Question: If a particle slides back and forth between two smooth planes as shown in the figure, then the corre...

Question

If a particle slides back and forth between two smooth planes as shown in the figure, then the correct statement is/are:

(A) The motion is oscillatory
(B) The motion is SHM
(C) If h is the initial height, then it’s period $T = \dfrac{4}{{\sin \theta }}\sqrt {\dfrac{{2h}}{g}}$
(D) If h is the initial height, then it’s period $T = \dfrac{2}{{\sin \theta }}\sqrt {\dfrac{{2h}}{g}}$

Answer 1

Solution

Hint
This question is typically based on the combined concepts of the force and the displacement. We need to find the acceleration of the body in terms of the acceleration due to gravity and then find the distance travelled by the body for the first half of its motion. Using these 2 values we can find the time period of the body.
In this solution we will be using the following formula,
$\Rightarrow F = ma$
Where $F$ is the force on the body on mass $m$ , causing an acceleration $a$
$\Rightarrow s = ut + \dfrac{1}{2}a{t^2}$
where $s$ is the distance travelled,
$u$ is the initial velocity
and $t$ is the time.

Complete step by step answer
To solve this problem, let us first consider the following figure,

The force acts on the particle along the direction of the slide. The normal force, that is, $mg$ acts in the downward direction.
Therefore, we obtain an expression as the sine of an angle is the ratio of the perpendicular and hypotenuse of a triangle.
$\Rightarrow \sin \theta = \dfrac{F}{{mg}}$
So we can take the $g$ from the RHS to the LHS and write,
$\Rightarrow g\sin \theta = \dfrac{F}{m}$
Again we can express the above equation in terms of the acceleration as follows,
$\Rightarrow a = \dfrac{F}{m}$
So from the 2 equations we can relate the acceleration of the body to the acceleration due to gravity as,
$\Rightarrow g\sin \theta = a$
Therefore, from the above expression, we can see that the acceleration of the given particle is constant.
In the case of SHM, the acceleration will be proportional to the displacement, that is, $a \propto ( - x)$ .
But, here, in the given case, the acceleration is constant, thus, option (B) is wrong.
Now let us consider the equation of motion for further solving of the problem.
So, using the second law of motion, we have,
$\Rightarrow s = ut + \dfrac{1}{2}a{t^2}$
The distance travelled by the particle can be found by the following diagram,

We can write from here,
$\Rightarrow \sin \theta = \dfrac{h}{s}$
Therefore, we can write the distance travelled as,
$\Rightarrow s = \dfrac{h}{{\sin \theta }}$
Now by substituting the values of the acceleration and the distance travelled by the particle in the equation of motion, we get,
$\Rightarrow \dfrac{h}{{\sin \theta }} = (0)t + \dfrac{1}{2}(g\sin \theta ){t^2}$
The initial velocity is considered to be 0 so the first term 0.
Therefore, we can rearrange the terms as,
$\Rightarrow {t^2} = \dfrac{{2h}}{{g{{\sin }^2}\theta }}$
So we can get the time by taking square root on both sides as,
$\Rightarrow t = \dfrac{1}{{\sin \theta }}\sqrt {\dfrac{{2h}}{g}}$
This much time is taken by the particle to reach the bottom from the height ‘h’.
The four times of this time is needed by the particle to get back to its original position.

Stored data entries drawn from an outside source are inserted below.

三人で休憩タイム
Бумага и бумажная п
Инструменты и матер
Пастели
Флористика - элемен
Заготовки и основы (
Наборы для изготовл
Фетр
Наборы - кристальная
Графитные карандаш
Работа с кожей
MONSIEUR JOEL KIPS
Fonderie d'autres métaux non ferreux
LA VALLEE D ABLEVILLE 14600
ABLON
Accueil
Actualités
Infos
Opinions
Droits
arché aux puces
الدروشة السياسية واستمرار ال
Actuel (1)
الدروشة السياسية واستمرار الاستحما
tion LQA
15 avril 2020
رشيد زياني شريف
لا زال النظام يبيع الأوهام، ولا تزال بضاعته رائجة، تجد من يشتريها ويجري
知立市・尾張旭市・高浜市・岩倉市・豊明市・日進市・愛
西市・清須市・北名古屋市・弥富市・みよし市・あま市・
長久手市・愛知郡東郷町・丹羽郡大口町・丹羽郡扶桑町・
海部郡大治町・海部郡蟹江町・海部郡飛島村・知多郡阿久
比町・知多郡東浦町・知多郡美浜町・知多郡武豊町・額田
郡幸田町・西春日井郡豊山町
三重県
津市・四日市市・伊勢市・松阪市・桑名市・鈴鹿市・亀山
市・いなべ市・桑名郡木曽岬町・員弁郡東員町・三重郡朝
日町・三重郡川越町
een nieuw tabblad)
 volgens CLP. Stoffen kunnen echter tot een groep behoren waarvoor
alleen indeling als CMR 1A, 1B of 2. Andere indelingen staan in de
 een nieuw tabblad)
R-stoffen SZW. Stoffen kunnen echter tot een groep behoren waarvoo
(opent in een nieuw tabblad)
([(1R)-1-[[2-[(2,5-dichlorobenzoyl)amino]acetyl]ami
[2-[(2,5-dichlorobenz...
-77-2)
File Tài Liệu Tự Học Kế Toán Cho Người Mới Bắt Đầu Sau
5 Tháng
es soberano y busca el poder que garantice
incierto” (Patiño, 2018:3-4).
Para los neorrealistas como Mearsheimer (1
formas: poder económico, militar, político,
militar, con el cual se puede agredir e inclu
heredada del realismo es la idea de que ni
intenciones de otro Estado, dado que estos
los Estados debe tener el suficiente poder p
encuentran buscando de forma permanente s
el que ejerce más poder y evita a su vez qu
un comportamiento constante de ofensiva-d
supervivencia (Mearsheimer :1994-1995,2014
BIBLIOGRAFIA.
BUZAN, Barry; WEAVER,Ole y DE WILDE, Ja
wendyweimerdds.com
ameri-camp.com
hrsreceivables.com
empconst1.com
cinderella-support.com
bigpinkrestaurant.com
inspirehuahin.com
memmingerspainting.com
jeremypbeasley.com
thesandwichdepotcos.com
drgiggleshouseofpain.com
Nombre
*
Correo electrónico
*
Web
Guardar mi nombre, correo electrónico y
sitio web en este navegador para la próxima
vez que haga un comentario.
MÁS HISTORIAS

So, the time period of the particle is,
$\Rightarrow T = 4t$
This gives us,
$\Rightarrow T = \dfrac{4}{{\sin \theta }}\sqrt {\dfrac{{2h}}{g}}$
So, the motion of the particle is oscillatory with a time period of $\dfrac{4}{{\sin \theta }}\sqrt {\dfrac{{2h}}{g}}$ , thus, the options (A) and (C) are correct.
Therefore, the options (A) and (C) are correct.
$\therefore$ If a particle slides back and forth between two smooth planes, the motion will be oscillatory with a time period of $\dfrac{4}{{\sin \theta }}\sqrt {\dfrac{{2h}}{g}}$ .
Thus, the options (A) and (C) are correct.

Note
The simple harmonic motion is a kind of periodic motion where the restoring force is directly proportional to the magnitude of the displacement. Its direction is towards the equilibrium position of the body.